A must on any self-respecting fan's list of Christmas movies, Die Hard is not only the best action film of all time, it's also one of the best festive flicks to ever hit the big screen.
Bruce Willis did his utmost to drag the image of the white vest away from one associated with Stella Artois in this two-hour-plus hostage epic which was adapted from Roderick Thorp's 'Nothing Lasts Forever' novel. The plot sees off-duty New York City police officer John McClane take on a crack team of Eurotrash terrorists in an LA skyscraper and win - of course.
Featuring guns, explosions and sellotape, it also spawned a festive-ish sequel in Die Hard 2: Die Harder. There have since been a few further sequels but the Christmas angle was ditched, which may explain why they are cack.
So what is it that makes the first instalment such a good fit with Xmas? Well, since you ask...

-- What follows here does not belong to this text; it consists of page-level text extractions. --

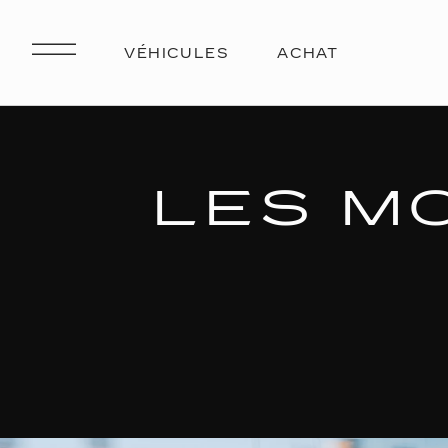
LES M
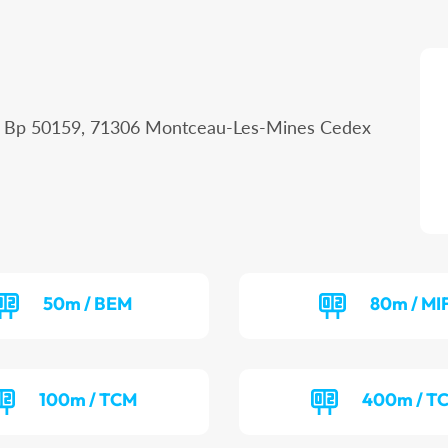
 - Bp 50159, 71306 Montceau-Les-Mines Cedex
50m / BEM
80m / MI
100m / TCM
400m / T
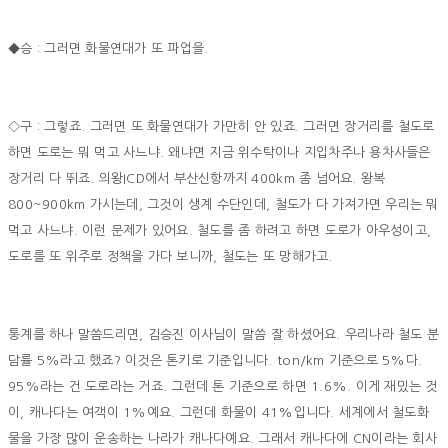
◆승 : 그러면 화물연대가 또 파업을.
◇구 : 그렇죠. 그러면 또 화물연대가 가만히 안 있죠. 그러면 장거리를 철도로
하면 도로는 뭐 먹고 사느냐. 왜냐면 지금 위수탁이나 지입차주나 용차사들은
장거리 다 뛰죠. 의왕ICD에서 부산신항까지 400km 좀 넘어요. 왕복
800~900km 가시는데, 그것이 생계 수단인데, 철도가 다 가져가면 우리는 뭐
먹고 사느냐. 이런 문제가 있어요. 철도를 좀 하려고 하면 도로가 아우성이고,
도로를 또 위주로 정책을 가다 보니까, 철도는 또 망해가고.
통계를 하나 말씀드리면, 김승진 이사님이 말씀 잘 하셨어요. 우리나라 철도 분
담률 5%라고 했죠? 이것은 톤키로 기준입니다. ton/km 기준으로 5%다.
95%라는 건 도로라는 거죠. 그런데 톤 기준으로 하면 1.6%. 이게 재밌는 것
이, 캐나다는 여객이 1%예요. 그런데 화물이 41%입니다. 세계에서 철도화
물을 가장 많이 운송하는 나라가 캐나다예요. 그래서 캐나다에 CN이라는 회사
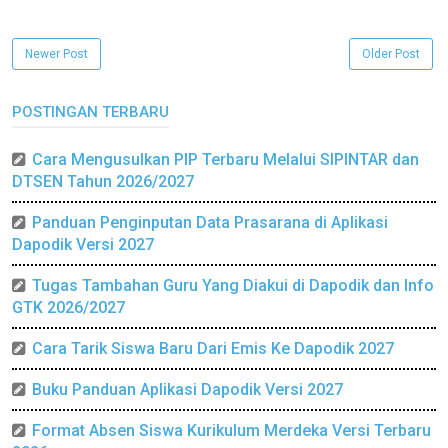
Newer Post
Older Post
POSTINGAN TERBARU
Cara Mengusulkan PIP Terbaru Melalui SIPINTAR dan
DTSEN Tahun 2026/2027
Panduan Penginputan Data Prasarana di Aplikasi
Dapodik Versi 2027
Tugas Tambahan Guru Yang Diakui di Dapodik dan Info
GTK 2026/2027
Cara Tarik Siswa Baru Dari Emis Ke Dapodik 2027
Buku Panduan Aplikasi Dapodik Versi 2027
Format Absen Siswa Kurikulum Merdeka Versi Terbaru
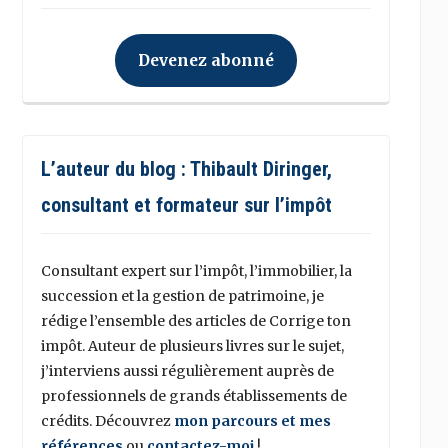
Devenez abonné
L’auteur du blog : Thibault Diringer,
consultant et formateur sur l’impôt
Consultant expert sur l’impôt, l’immobilier, la
succession et la gestion de patrimoine, je
rédige l’ensemble des articles de Corrige ton
impôt. Auteur de plusieurs livres sur le sujet,
j’interviens aussi régulièrement auprès de
professionnels de grands établissements de
crédits. Découvrez
mon parcours et mes
références
ou
contactez-moi
!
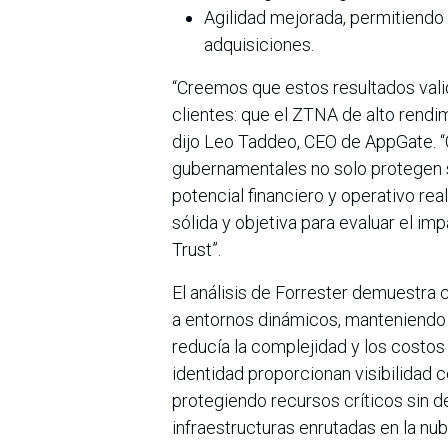
Agilidad mejorada, permitiendo
adquisiciones.
“Creemos que estos resultados vali
clientes: que el ZTNA de alto rendi
dijo Leo Taddeo, CEO de AppGate. 
gubernamentales no solo protegen s
potencial financiero y operativo rea
sólida y objetiva para evaluar el i
Trust”.
El análisis de Forrester demuestr
a entornos dinámicos, manteniendo a
reducía la complejidad y los costos 
identidad proporcionan visibilidad 
protegiendo recursos críticos sin 
infraestructuras enrutadas en la nub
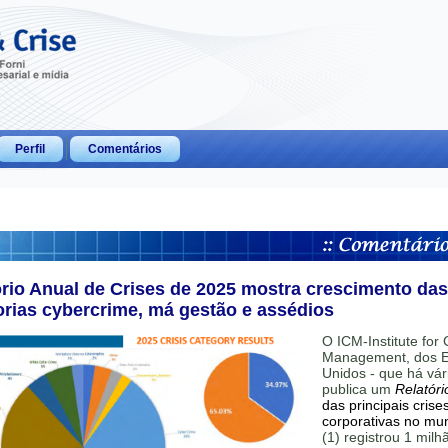
Perfil
Comentários
ório Anual de Crises de 2025 mostra crescimento das
orias cybercrime, má gestão e assédios
O ICM-Institute for C
Management, dos E
Unidos - que há vár
publica um
Relatóri
das principais crise
corporativas no mu
(1) registrou 1 mil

Bruce Willis / John McClane
The man/star himself is on classic form. He has more catchphrases than you can shake a stick at and manages to make that trusty white vest less Rab C. Nesbitt and more king of cool. This was also before Bruce himself started going a little off the radar but after he was plucked from 'Moonlighting' (forgettable romantic TV sitcom/drama - ask your mum/gran) to star as an action hero. What a shout!
It's set in sunny Los Angeles but somehow still seems to embody the character of Christmas for the rest of the world. From quotable Xmas jokes ("Now I have a machine gun, ho-ho-ho") to green and red set colouring and paper falling from a destroyed office block to symbolise snow, it's directorial genius by John McTiernan. There is also the family theme of Christmas. At the end of the day, all John McClane is trying to do is save his loved ones.
Alan Rickman / Hans Gruber
RIP, Alan. We were all devastated when Alan Rickman died, and one of the main reasons was his role as Hans Gruber. This part embodied an '80s' movie villain but that is not a bad thing. No, in fact, while some might be snooty about these sort of cliché villains, it was a genre-defining piece of acting. Plus, we all know the bad guys in films are slick as fuck. Hans spoke about designer suits but was also a cold-blooded killer. Hans even managed to bow out in style.
It Doesn't Take Itself Too Seriously
Isn't having a laugh what Christmas is all about? Die Hard might not pull any punches in terms of its violence or storyline but the fact that its script lets you laugh 'with it', rather than 'at it', like many '80s shoot-em-ups, is further testimony to its brilliance. For pure comedy value, think characters like Argyle the limo driver, office sleaze Harry Ellis, Sgt. Al Powell (try saying that after a mulled wine or two), LAPD Deputy Chief Dwayne T. Robinson, or the two FBI agents named Johnson.
While everywhere else is banging out 'Jingle Bells' or 'All I Want For Christmas Is You', Die Hard fittingly goes rogue. Run DMC's 'Christmas In Hollis' features early doors while Vaughn Monroe's 'Let It Snow' plays as the closing credits roll. If you've not watched Die Hard yet, why not? Tis the season.